→ **Written tasks**
(1) Translate this sentence from the fantasy book thread into French: "Well I'm looking for a fantasy novel that isn't that dark."
(2) In the fantasy book thread, what is the title of the first book in the Fionavar Tapestry trilogy?
(3) Reproduce the passage of the fantasy book thread between "# I need a fantasy" and "similar to Bartimaeus.", inclusive.

# I need a fantasy book :(



## jk7070436 (Sep 9, 2005)

Hi. All of my books are back in Korea and I won't be getting them back until like 6 months pass by. Well I'm looking for a fantasy novel that isn't that dark. Something similar to Bartimaeus.


----------



## powertrick69 (Sep 10, 2005)

Theif Lord by Cornelia Funke Or Dragon Rider also by Cornelia Funke


----------



## abzdragon (Sep 10, 2005)

Dealing with Dragons by Patricia Wrede

(she has three more in the series: Searching for Dragons, Calling on Dragons, and Talking to Dragons... I really enjoyed them all)


----------



## Ruben (Sep 11, 2005)

"The Invisible Man", by H.G.Wells

I'm currently enjoying this one. It's not a spectacular fantasy story about wars and such, but just about (very simply, yes) an invisible man, lol.


----------



## journyman161 (Sep 11, 2005)

Songs of Earth & Power, by Greg Bear. Unusual fantasy that's also a good story & very well written.


----------



## TheReMonstor (Sep 13, 2005)

My favorite book, I guess it's considered fantasy, is Hunters of the Dark Sea by Mel Odom.  It's got everything you'd want.  Great adventure.  You'll prolly have to get it off of Amazon, but it's well worth it mate.


----------



## bobothegoat (Sep 13, 2005)

abzdragon said:
			
		

> Dealing with Dragons by Patricia Wrede
> 
> (she has three more in the series: Searching for Dragons, Calling on Dragons, and Talking to Dragons... I really enjoyed them all)


I loved those books when I read them in middle school, though I haven't read them since then.  They were very well done in how they portrayed many typical fanatsy aspects in a humorous way, while at the same time not taking it too far.


----------



## VinrAlfakyn (Oct 4, 2005)

The Circle of Magic quartet by Tamora Pierce. Also The Circle Opens quartet (same author.) The second quartet is like a sequel group to the first ones. Each book is about 200-300 pages.


----------



## Philo (Oct 4, 2005)

The Fionavar Tapestry trilogy is in the same vein as Eragon in that its heavily inspired by other fantasy works but has some interesting twists. The first book is called the Summer Tree, by Guy Gavriel Kay.

→ **Dataset entries**
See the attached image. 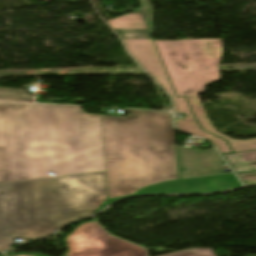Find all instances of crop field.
<instances>
[{
	"label": "crop field",
	"mask_w": 256,
	"mask_h": 256,
	"mask_svg": "<svg viewBox=\"0 0 256 256\" xmlns=\"http://www.w3.org/2000/svg\"><path fill=\"white\" fill-rule=\"evenodd\" d=\"M174 113L182 112L187 115L186 118L175 119L176 127L185 133L202 136L214 143L221 154L231 153L226 141L202 131L196 123L191 110L184 97L173 99Z\"/></svg>",
	"instance_id": "9"
},
{
	"label": "crop field",
	"mask_w": 256,
	"mask_h": 256,
	"mask_svg": "<svg viewBox=\"0 0 256 256\" xmlns=\"http://www.w3.org/2000/svg\"><path fill=\"white\" fill-rule=\"evenodd\" d=\"M154 42L177 97L203 93L205 86L221 79L222 39Z\"/></svg>",
	"instance_id": "4"
},
{
	"label": "crop field",
	"mask_w": 256,
	"mask_h": 256,
	"mask_svg": "<svg viewBox=\"0 0 256 256\" xmlns=\"http://www.w3.org/2000/svg\"><path fill=\"white\" fill-rule=\"evenodd\" d=\"M17 255H19V254H17ZM29 255H32V254H29ZM14 256V255H13ZM34 256H45V255H34Z\"/></svg>",
	"instance_id": "18"
},
{
	"label": "crop field",
	"mask_w": 256,
	"mask_h": 256,
	"mask_svg": "<svg viewBox=\"0 0 256 256\" xmlns=\"http://www.w3.org/2000/svg\"><path fill=\"white\" fill-rule=\"evenodd\" d=\"M179 180L230 174L223 173L221 159L215 149L198 151L176 146Z\"/></svg>",
	"instance_id": "6"
},
{
	"label": "crop field",
	"mask_w": 256,
	"mask_h": 256,
	"mask_svg": "<svg viewBox=\"0 0 256 256\" xmlns=\"http://www.w3.org/2000/svg\"><path fill=\"white\" fill-rule=\"evenodd\" d=\"M0 100L33 102V95L24 90L0 88Z\"/></svg>",
	"instance_id": "13"
},
{
	"label": "crop field",
	"mask_w": 256,
	"mask_h": 256,
	"mask_svg": "<svg viewBox=\"0 0 256 256\" xmlns=\"http://www.w3.org/2000/svg\"><path fill=\"white\" fill-rule=\"evenodd\" d=\"M129 53L174 98L176 97L164 71L152 39H123Z\"/></svg>",
	"instance_id": "8"
},
{
	"label": "crop field",
	"mask_w": 256,
	"mask_h": 256,
	"mask_svg": "<svg viewBox=\"0 0 256 256\" xmlns=\"http://www.w3.org/2000/svg\"><path fill=\"white\" fill-rule=\"evenodd\" d=\"M19 256H29V255H19Z\"/></svg>",
	"instance_id": "19"
},
{
	"label": "crop field",
	"mask_w": 256,
	"mask_h": 256,
	"mask_svg": "<svg viewBox=\"0 0 256 256\" xmlns=\"http://www.w3.org/2000/svg\"><path fill=\"white\" fill-rule=\"evenodd\" d=\"M112 28H147L141 13L127 14L108 21Z\"/></svg>",
	"instance_id": "12"
},
{
	"label": "crop field",
	"mask_w": 256,
	"mask_h": 256,
	"mask_svg": "<svg viewBox=\"0 0 256 256\" xmlns=\"http://www.w3.org/2000/svg\"><path fill=\"white\" fill-rule=\"evenodd\" d=\"M7 182L4 148H0V183Z\"/></svg>",
	"instance_id": "16"
},
{
	"label": "crop field",
	"mask_w": 256,
	"mask_h": 256,
	"mask_svg": "<svg viewBox=\"0 0 256 256\" xmlns=\"http://www.w3.org/2000/svg\"><path fill=\"white\" fill-rule=\"evenodd\" d=\"M186 98L193 110V113L196 119L198 120L200 125L203 127V129L216 136L226 139L229 145L231 146L233 152L256 149V138L248 139V140H234L216 132L209 118L207 117L198 96L195 95V96H189Z\"/></svg>",
	"instance_id": "10"
},
{
	"label": "crop field",
	"mask_w": 256,
	"mask_h": 256,
	"mask_svg": "<svg viewBox=\"0 0 256 256\" xmlns=\"http://www.w3.org/2000/svg\"><path fill=\"white\" fill-rule=\"evenodd\" d=\"M140 8L149 28H153V7L149 0H140Z\"/></svg>",
	"instance_id": "15"
},
{
	"label": "crop field",
	"mask_w": 256,
	"mask_h": 256,
	"mask_svg": "<svg viewBox=\"0 0 256 256\" xmlns=\"http://www.w3.org/2000/svg\"><path fill=\"white\" fill-rule=\"evenodd\" d=\"M163 256H216L209 248L186 249Z\"/></svg>",
	"instance_id": "14"
},
{
	"label": "crop field",
	"mask_w": 256,
	"mask_h": 256,
	"mask_svg": "<svg viewBox=\"0 0 256 256\" xmlns=\"http://www.w3.org/2000/svg\"><path fill=\"white\" fill-rule=\"evenodd\" d=\"M106 200L105 172L0 184V251L12 238L37 239L87 218Z\"/></svg>",
	"instance_id": "2"
},
{
	"label": "crop field",
	"mask_w": 256,
	"mask_h": 256,
	"mask_svg": "<svg viewBox=\"0 0 256 256\" xmlns=\"http://www.w3.org/2000/svg\"><path fill=\"white\" fill-rule=\"evenodd\" d=\"M224 157L236 173L256 170V150L225 154Z\"/></svg>",
	"instance_id": "11"
},
{
	"label": "crop field",
	"mask_w": 256,
	"mask_h": 256,
	"mask_svg": "<svg viewBox=\"0 0 256 256\" xmlns=\"http://www.w3.org/2000/svg\"><path fill=\"white\" fill-rule=\"evenodd\" d=\"M46 1H49V0H46Z\"/></svg>",
	"instance_id": "20"
},
{
	"label": "crop field",
	"mask_w": 256,
	"mask_h": 256,
	"mask_svg": "<svg viewBox=\"0 0 256 256\" xmlns=\"http://www.w3.org/2000/svg\"><path fill=\"white\" fill-rule=\"evenodd\" d=\"M8 182L105 171L100 115L81 106L0 103Z\"/></svg>",
	"instance_id": "1"
},
{
	"label": "crop field",
	"mask_w": 256,
	"mask_h": 256,
	"mask_svg": "<svg viewBox=\"0 0 256 256\" xmlns=\"http://www.w3.org/2000/svg\"><path fill=\"white\" fill-rule=\"evenodd\" d=\"M165 112L101 115L108 199L178 180L174 128Z\"/></svg>",
	"instance_id": "3"
},
{
	"label": "crop field",
	"mask_w": 256,
	"mask_h": 256,
	"mask_svg": "<svg viewBox=\"0 0 256 256\" xmlns=\"http://www.w3.org/2000/svg\"><path fill=\"white\" fill-rule=\"evenodd\" d=\"M237 187H242V185L234 175H229V176L209 177V178L161 183L150 188L142 189L139 191L137 195L159 194V193H206V192H213V191H224V190L233 189ZM133 196H136V195H133ZM116 200L117 199L107 201L102 206V208L108 206L109 204H111Z\"/></svg>",
	"instance_id": "7"
},
{
	"label": "crop field",
	"mask_w": 256,
	"mask_h": 256,
	"mask_svg": "<svg viewBox=\"0 0 256 256\" xmlns=\"http://www.w3.org/2000/svg\"><path fill=\"white\" fill-rule=\"evenodd\" d=\"M238 176L243 181V183L246 185L256 184V172L240 174Z\"/></svg>",
	"instance_id": "17"
},
{
	"label": "crop field",
	"mask_w": 256,
	"mask_h": 256,
	"mask_svg": "<svg viewBox=\"0 0 256 256\" xmlns=\"http://www.w3.org/2000/svg\"><path fill=\"white\" fill-rule=\"evenodd\" d=\"M65 256H145V250L105 233L97 223L86 222L66 238Z\"/></svg>",
	"instance_id": "5"
}]
</instances>
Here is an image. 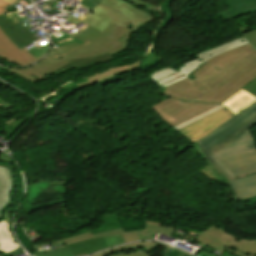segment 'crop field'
Instances as JSON below:
<instances>
[{"mask_svg":"<svg viewBox=\"0 0 256 256\" xmlns=\"http://www.w3.org/2000/svg\"><path fill=\"white\" fill-rule=\"evenodd\" d=\"M132 32L112 22L101 33L87 25L72 33L87 44H71L52 49L47 58L33 65L44 77L70 69H84L111 61L110 55L127 49Z\"/></svg>","mask_w":256,"mask_h":256,"instance_id":"obj_1","label":"crop field"},{"mask_svg":"<svg viewBox=\"0 0 256 256\" xmlns=\"http://www.w3.org/2000/svg\"><path fill=\"white\" fill-rule=\"evenodd\" d=\"M189 78L209 93L193 100L220 104L256 78V51L250 44L223 53Z\"/></svg>","mask_w":256,"mask_h":256,"instance_id":"obj_2","label":"crop field"},{"mask_svg":"<svg viewBox=\"0 0 256 256\" xmlns=\"http://www.w3.org/2000/svg\"><path fill=\"white\" fill-rule=\"evenodd\" d=\"M254 124H256V103L197 143L209 161L228 181L233 180L234 177L217 158L256 149L247 131Z\"/></svg>","mask_w":256,"mask_h":256,"instance_id":"obj_3","label":"crop field"},{"mask_svg":"<svg viewBox=\"0 0 256 256\" xmlns=\"http://www.w3.org/2000/svg\"><path fill=\"white\" fill-rule=\"evenodd\" d=\"M83 7L89 11L81 18L68 17L66 20L78 24H87L103 31L110 21L135 31L140 26L152 21L153 17L123 0H81ZM93 12L92 14H88Z\"/></svg>","mask_w":256,"mask_h":256,"instance_id":"obj_4","label":"crop field"},{"mask_svg":"<svg viewBox=\"0 0 256 256\" xmlns=\"http://www.w3.org/2000/svg\"><path fill=\"white\" fill-rule=\"evenodd\" d=\"M160 224L146 222L145 230L124 233L121 228L104 233L92 235L90 232L63 239L74 256H82L95 253L99 250L119 245L133 240H153L157 233L170 236L175 228L159 226Z\"/></svg>","mask_w":256,"mask_h":256,"instance_id":"obj_5","label":"crop field"},{"mask_svg":"<svg viewBox=\"0 0 256 256\" xmlns=\"http://www.w3.org/2000/svg\"><path fill=\"white\" fill-rule=\"evenodd\" d=\"M248 44V41L243 37H239L230 42L222 44L218 47L209 49L203 53L195 55L198 59L182 65L177 71L170 67L163 68L150 76V79L158 84L161 88H165L171 84L187 78L198 68L205 65L203 62L228 50Z\"/></svg>","mask_w":256,"mask_h":256,"instance_id":"obj_6","label":"crop field"},{"mask_svg":"<svg viewBox=\"0 0 256 256\" xmlns=\"http://www.w3.org/2000/svg\"><path fill=\"white\" fill-rule=\"evenodd\" d=\"M216 106L218 105L181 102L170 98L151 108H153L166 123L174 127Z\"/></svg>","mask_w":256,"mask_h":256,"instance_id":"obj_7","label":"crop field"},{"mask_svg":"<svg viewBox=\"0 0 256 256\" xmlns=\"http://www.w3.org/2000/svg\"><path fill=\"white\" fill-rule=\"evenodd\" d=\"M233 116L230 110L225 107L177 132L195 143Z\"/></svg>","mask_w":256,"mask_h":256,"instance_id":"obj_8","label":"crop field"},{"mask_svg":"<svg viewBox=\"0 0 256 256\" xmlns=\"http://www.w3.org/2000/svg\"><path fill=\"white\" fill-rule=\"evenodd\" d=\"M228 245L226 251L235 256H256V240H244L232 236L214 225L203 230Z\"/></svg>","mask_w":256,"mask_h":256,"instance_id":"obj_9","label":"crop field"},{"mask_svg":"<svg viewBox=\"0 0 256 256\" xmlns=\"http://www.w3.org/2000/svg\"><path fill=\"white\" fill-rule=\"evenodd\" d=\"M219 160L235 177L256 171V150Z\"/></svg>","mask_w":256,"mask_h":256,"instance_id":"obj_10","label":"crop field"},{"mask_svg":"<svg viewBox=\"0 0 256 256\" xmlns=\"http://www.w3.org/2000/svg\"><path fill=\"white\" fill-rule=\"evenodd\" d=\"M158 93H162L169 97H173L180 100L191 101L207 93V91L191 79L187 78L181 82L171 85L165 89H162Z\"/></svg>","mask_w":256,"mask_h":256,"instance_id":"obj_11","label":"crop field"},{"mask_svg":"<svg viewBox=\"0 0 256 256\" xmlns=\"http://www.w3.org/2000/svg\"><path fill=\"white\" fill-rule=\"evenodd\" d=\"M0 55L22 66L30 64L43 56L35 59L24 48L19 49L0 29Z\"/></svg>","mask_w":256,"mask_h":256,"instance_id":"obj_12","label":"crop field"},{"mask_svg":"<svg viewBox=\"0 0 256 256\" xmlns=\"http://www.w3.org/2000/svg\"><path fill=\"white\" fill-rule=\"evenodd\" d=\"M155 59H157V56L152 54V53H150L142 61H139V62H136V63H133V64H129V65H126V66H122V67L106 70V71H104V72H102V73H100L98 75H95V76H93L91 78H88V80H89L88 82H84V83L78 84V86H89L91 84L98 83V82L103 81V80H105L107 78H110V77H113L115 75H118V74L130 71L132 69L141 68V67L151 63Z\"/></svg>","mask_w":256,"mask_h":256,"instance_id":"obj_13","label":"crop field"},{"mask_svg":"<svg viewBox=\"0 0 256 256\" xmlns=\"http://www.w3.org/2000/svg\"><path fill=\"white\" fill-rule=\"evenodd\" d=\"M14 188V176L12 168L0 164V216L2 210L12 202L10 192Z\"/></svg>","mask_w":256,"mask_h":256,"instance_id":"obj_14","label":"crop field"},{"mask_svg":"<svg viewBox=\"0 0 256 256\" xmlns=\"http://www.w3.org/2000/svg\"><path fill=\"white\" fill-rule=\"evenodd\" d=\"M235 201L256 195V175L229 181Z\"/></svg>","mask_w":256,"mask_h":256,"instance_id":"obj_15","label":"crop field"},{"mask_svg":"<svg viewBox=\"0 0 256 256\" xmlns=\"http://www.w3.org/2000/svg\"><path fill=\"white\" fill-rule=\"evenodd\" d=\"M228 10L217 14L223 21L256 11V0H226Z\"/></svg>","mask_w":256,"mask_h":256,"instance_id":"obj_16","label":"crop field"},{"mask_svg":"<svg viewBox=\"0 0 256 256\" xmlns=\"http://www.w3.org/2000/svg\"><path fill=\"white\" fill-rule=\"evenodd\" d=\"M0 21L5 26V28L10 32V34L17 40V42L23 47L38 39L33 34H31L26 28L21 27L19 24L13 25L5 16V14L0 16Z\"/></svg>","mask_w":256,"mask_h":256,"instance_id":"obj_17","label":"crop field"},{"mask_svg":"<svg viewBox=\"0 0 256 256\" xmlns=\"http://www.w3.org/2000/svg\"><path fill=\"white\" fill-rule=\"evenodd\" d=\"M9 211H6L5 219L0 222V251L8 253L20 249L14 241L11 232L8 231L10 219L8 218Z\"/></svg>","mask_w":256,"mask_h":256,"instance_id":"obj_18","label":"crop field"},{"mask_svg":"<svg viewBox=\"0 0 256 256\" xmlns=\"http://www.w3.org/2000/svg\"><path fill=\"white\" fill-rule=\"evenodd\" d=\"M255 100L256 98L241 90L221 105L227 106L236 115L255 102Z\"/></svg>","mask_w":256,"mask_h":256,"instance_id":"obj_19","label":"crop field"},{"mask_svg":"<svg viewBox=\"0 0 256 256\" xmlns=\"http://www.w3.org/2000/svg\"><path fill=\"white\" fill-rule=\"evenodd\" d=\"M156 244H159V243L141 242V243L127 244V245H124V246H121V247H117V248H114V249H111V250L101 252V253L96 254L94 256H105L108 253L115 252V251H118V250H133V249L137 248L138 246H144L148 251H150L151 248ZM166 250L167 251H166L164 256H181V255L192 256L188 253L176 250V249L168 247V246H166Z\"/></svg>","mask_w":256,"mask_h":256,"instance_id":"obj_20","label":"crop field"},{"mask_svg":"<svg viewBox=\"0 0 256 256\" xmlns=\"http://www.w3.org/2000/svg\"><path fill=\"white\" fill-rule=\"evenodd\" d=\"M32 67L33 66H31L29 68L21 69V70L5 68V67H1V68L9 70V71L15 73L16 75H18L19 77H21L31 83L37 82L41 79H44L42 77V75L39 74L36 70H34Z\"/></svg>","mask_w":256,"mask_h":256,"instance_id":"obj_21","label":"crop field"},{"mask_svg":"<svg viewBox=\"0 0 256 256\" xmlns=\"http://www.w3.org/2000/svg\"><path fill=\"white\" fill-rule=\"evenodd\" d=\"M196 239L205 243V244H207L212 249H215V250H217L221 253L225 251L226 246H227V245L221 243L220 241H218V240H216V239H214V238H212V237H210V236H208L204 233H201Z\"/></svg>","mask_w":256,"mask_h":256,"instance_id":"obj_22","label":"crop field"},{"mask_svg":"<svg viewBox=\"0 0 256 256\" xmlns=\"http://www.w3.org/2000/svg\"><path fill=\"white\" fill-rule=\"evenodd\" d=\"M62 248L54 249V250H45L41 252L35 253V256H73L72 253L67 249L65 245L61 246Z\"/></svg>","mask_w":256,"mask_h":256,"instance_id":"obj_23","label":"crop field"},{"mask_svg":"<svg viewBox=\"0 0 256 256\" xmlns=\"http://www.w3.org/2000/svg\"><path fill=\"white\" fill-rule=\"evenodd\" d=\"M220 108H223V106H218V107H216L214 109L206 111V112H204V113H202V114H200V115H198V116H196V117H194V118H192V119H190V120H188V121H186V122H184V123H182V124L172 128V129L177 131L178 129H180V128H182V127H184V126H186V125H188V124H190V123H192V122H194V121H196V120H198V119H200V118H202V117H204V116H206V115H208V114H210V113H212V112H214V111H216L218 109H220Z\"/></svg>","mask_w":256,"mask_h":256,"instance_id":"obj_24","label":"crop field"},{"mask_svg":"<svg viewBox=\"0 0 256 256\" xmlns=\"http://www.w3.org/2000/svg\"><path fill=\"white\" fill-rule=\"evenodd\" d=\"M48 45L45 44L42 45L40 48H37L36 46L32 47L31 49L27 50L30 54H32L35 58L45 54L48 50Z\"/></svg>","mask_w":256,"mask_h":256,"instance_id":"obj_25","label":"crop field"},{"mask_svg":"<svg viewBox=\"0 0 256 256\" xmlns=\"http://www.w3.org/2000/svg\"><path fill=\"white\" fill-rule=\"evenodd\" d=\"M62 33H63V32H62ZM63 34H64L65 36L60 37V38H58V39H56L54 35H51L50 37H51V39H52L53 42L71 37V36H69V35H67V34H65V33H63ZM71 38H72L73 40L67 41V42H63V43H60V44H56V46L59 47V46H63V45H67V44H71V43H75V42H77L78 44H82V43H83V42H81V41H79V40H77V39H75V38H73V37H71Z\"/></svg>","mask_w":256,"mask_h":256,"instance_id":"obj_26","label":"crop field"},{"mask_svg":"<svg viewBox=\"0 0 256 256\" xmlns=\"http://www.w3.org/2000/svg\"><path fill=\"white\" fill-rule=\"evenodd\" d=\"M30 115H31V114H30ZM30 115H29V116H30ZM29 116H27V117L24 118V119H21V120H18V121L13 122V123L10 124L7 128H5L4 131L14 133V132L27 120V118H28Z\"/></svg>","mask_w":256,"mask_h":256,"instance_id":"obj_27","label":"crop field"},{"mask_svg":"<svg viewBox=\"0 0 256 256\" xmlns=\"http://www.w3.org/2000/svg\"><path fill=\"white\" fill-rule=\"evenodd\" d=\"M245 91L256 97V79L243 88Z\"/></svg>","mask_w":256,"mask_h":256,"instance_id":"obj_28","label":"crop field"},{"mask_svg":"<svg viewBox=\"0 0 256 256\" xmlns=\"http://www.w3.org/2000/svg\"><path fill=\"white\" fill-rule=\"evenodd\" d=\"M244 36L256 48V31L246 33Z\"/></svg>","mask_w":256,"mask_h":256,"instance_id":"obj_29","label":"crop field"},{"mask_svg":"<svg viewBox=\"0 0 256 256\" xmlns=\"http://www.w3.org/2000/svg\"><path fill=\"white\" fill-rule=\"evenodd\" d=\"M112 256H148L147 254H145L143 251L139 250L137 252H133V253H119L116 255H112Z\"/></svg>","mask_w":256,"mask_h":256,"instance_id":"obj_30","label":"crop field"},{"mask_svg":"<svg viewBox=\"0 0 256 256\" xmlns=\"http://www.w3.org/2000/svg\"><path fill=\"white\" fill-rule=\"evenodd\" d=\"M129 1L139 5L141 7H145V8H154L155 7V6H153V5L149 4V3L142 2L140 0H129Z\"/></svg>","mask_w":256,"mask_h":256,"instance_id":"obj_31","label":"crop field"},{"mask_svg":"<svg viewBox=\"0 0 256 256\" xmlns=\"http://www.w3.org/2000/svg\"><path fill=\"white\" fill-rule=\"evenodd\" d=\"M0 28L3 30V32L21 49V47L16 40L9 34V32L3 27V25L0 23Z\"/></svg>","mask_w":256,"mask_h":256,"instance_id":"obj_32","label":"crop field"},{"mask_svg":"<svg viewBox=\"0 0 256 256\" xmlns=\"http://www.w3.org/2000/svg\"><path fill=\"white\" fill-rule=\"evenodd\" d=\"M9 6L10 5L8 3H6L5 1L0 0V14L4 13V12H7L4 8H7Z\"/></svg>","mask_w":256,"mask_h":256,"instance_id":"obj_33","label":"crop field"},{"mask_svg":"<svg viewBox=\"0 0 256 256\" xmlns=\"http://www.w3.org/2000/svg\"><path fill=\"white\" fill-rule=\"evenodd\" d=\"M0 161L14 163L11 158H9L7 155L3 153L0 155Z\"/></svg>","mask_w":256,"mask_h":256,"instance_id":"obj_34","label":"crop field"},{"mask_svg":"<svg viewBox=\"0 0 256 256\" xmlns=\"http://www.w3.org/2000/svg\"><path fill=\"white\" fill-rule=\"evenodd\" d=\"M55 243H60V245H63V244H64L61 240H58V242L47 243V244H55ZM41 245H44V244L35 245V247H32V248H33V250H36V249L39 248ZM45 245H46V244H45Z\"/></svg>","mask_w":256,"mask_h":256,"instance_id":"obj_35","label":"crop field"},{"mask_svg":"<svg viewBox=\"0 0 256 256\" xmlns=\"http://www.w3.org/2000/svg\"><path fill=\"white\" fill-rule=\"evenodd\" d=\"M6 2H8L9 4H13L15 2H18L17 0H5Z\"/></svg>","mask_w":256,"mask_h":256,"instance_id":"obj_36","label":"crop field"},{"mask_svg":"<svg viewBox=\"0 0 256 256\" xmlns=\"http://www.w3.org/2000/svg\"><path fill=\"white\" fill-rule=\"evenodd\" d=\"M225 256H233L232 254L227 253L226 251L223 253Z\"/></svg>","mask_w":256,"mask_h":256,"instance_id":"obj_37","label":"crop field"},{"mask_svg":"<svg viewBox=\"0 0 256 256\" xmlns=\"http://www.w3.org/2000/svg\"><path fill=\"white\" fill-rule=\"evenodd\" d=\"M256 172L254 173H251V174H255ZM251 174H247V175H251ZM247 175H243V176H247ZM243 176H239V177H243ZM239 177H236V178H239Z\"/></svg>","mask_w":256,"mask_h":256,"instance_id":"obj_38","label":"crop field"},{"mask_svg":"<svg viewBox=\"0 0 256 256\" xmlns=\"http://www.w3.org/2000/svg\"><path fill=\"white\" fill-rule=\"evenodd\" d=\"M0 107H3V108H5V106H4V105H0Z\"/></svg>","mask_w":256,"mask_h":256,"instance_id":"obj_39","label":"crop field"},{"mask_svg":"<svg viewBox=\"0 0 256 256\" xmlns=\"http://www.w3.org/2000/svg\"><path fill=\"white\" fill-rule=\"evenodd\" d=\"M0 100H2V99H0ZM3 101V100H2Z\"/></svg>","mask_w":256,"mask_h":256,"instance_id":"obj_40","label":"crop field"}]
</instances>
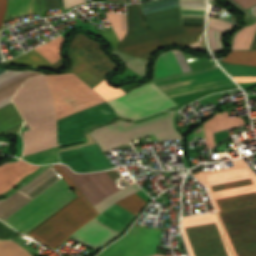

→ **Answers**
(1) Eh bien, je cherche un roman de fantasy qui ne soit pas trop sombre.

(2) The Summer Tree, by Guy Gavriel Kay.

(3)
# I need a fantasy book :(



## jk7070436 (Sep 9, 2005)

Hi. All of my books are back in Korea and I won't be getting them back until like 6 months pass by. Well I'm looking for a fantasy novel that isn't that dark. Something similar to Bartimaeus.